The case is like an electronic folder that contains all the tasks, documents, and information required to achieve the desired outcome. The case also has the intelligence to collect necessary information, drive processes, manage escalations, detect changes, and make decisions.
Parent and child cases
There may also be cases within cases, like nesting dolls. The containing case is known as the parent case and the contained case is the child case. For example, an insurance company may organize their customers into cases and each customer would have their claims inside their customer file. The customer file would be the parent case and the insurance claim would be the child.
Parent-child relationships are important because they make parallel work easy. A parent case may split off into multiple child cases. These child cases can be processed in parallel, using the parent case to manage the relationships between the child cases.
How case management works
Case management uses cases to organize all the necessary information and processes for a particular piece of work. Case managers define stages, complete tasks, and create processes to automate work. Often, they can use graphical process models to define steps and decisions to keep the automated process concise and manageable. (For example, you can see the processes, stages, and tasks in the image that accompanies this article).
Unlike traditional business process management solutions, in case management, the case and process can exist independently from each other. This separation is part of what makes case management so powerful because each case can be managed as a holistic entity. This allows for more granular control of access within the case, its processes, and the information it contains.
To implement case management, first, assemble your team
The first step to implement case management solutions is to assemble a capable team. This team should understand how the business operates, have skills in case management technology, and have experience in change management. A well-rounded team requires experts in business, IT, and governance.

□ □ □ □ □ □ □

Condense the case management text above into two sentences.

□ □ □ □ □ □ □

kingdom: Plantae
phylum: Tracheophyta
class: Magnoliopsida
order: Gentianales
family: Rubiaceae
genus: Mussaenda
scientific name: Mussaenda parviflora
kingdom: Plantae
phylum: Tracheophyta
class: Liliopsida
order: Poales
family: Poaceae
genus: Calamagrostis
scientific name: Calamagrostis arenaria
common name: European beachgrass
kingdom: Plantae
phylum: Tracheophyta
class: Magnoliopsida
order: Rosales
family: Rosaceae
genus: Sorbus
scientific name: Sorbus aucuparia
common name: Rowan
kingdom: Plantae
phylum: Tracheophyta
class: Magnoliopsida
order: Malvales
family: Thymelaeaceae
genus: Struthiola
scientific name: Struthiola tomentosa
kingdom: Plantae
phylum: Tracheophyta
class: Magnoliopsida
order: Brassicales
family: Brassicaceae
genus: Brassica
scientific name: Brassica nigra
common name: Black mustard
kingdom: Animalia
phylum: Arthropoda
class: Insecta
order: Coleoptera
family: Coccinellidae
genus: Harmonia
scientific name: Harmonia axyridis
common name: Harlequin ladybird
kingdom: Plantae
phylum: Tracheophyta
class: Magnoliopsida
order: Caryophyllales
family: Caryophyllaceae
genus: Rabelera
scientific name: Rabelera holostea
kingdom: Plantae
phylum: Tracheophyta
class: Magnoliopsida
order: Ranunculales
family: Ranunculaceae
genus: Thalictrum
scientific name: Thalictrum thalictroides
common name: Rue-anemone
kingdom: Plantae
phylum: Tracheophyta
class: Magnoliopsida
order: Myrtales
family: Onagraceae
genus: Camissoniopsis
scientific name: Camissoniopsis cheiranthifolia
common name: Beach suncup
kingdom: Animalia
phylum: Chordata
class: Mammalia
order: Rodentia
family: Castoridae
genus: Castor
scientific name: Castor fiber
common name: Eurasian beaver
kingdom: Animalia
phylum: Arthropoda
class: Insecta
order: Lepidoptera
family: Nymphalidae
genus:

□ □ □ □ □ □ □

» **WRITTEN ANSWER**
A case works like an electronic folder holding the tasks, documents, and information needed for an outcome, and cases can be nested so that a parent case splits into child cases that are processed in parallel. Case management organizes work through cases that can exist independently from their processes, which allows more granular access control, and implementing it starts with assembling a team of experts in business, IT, and governance.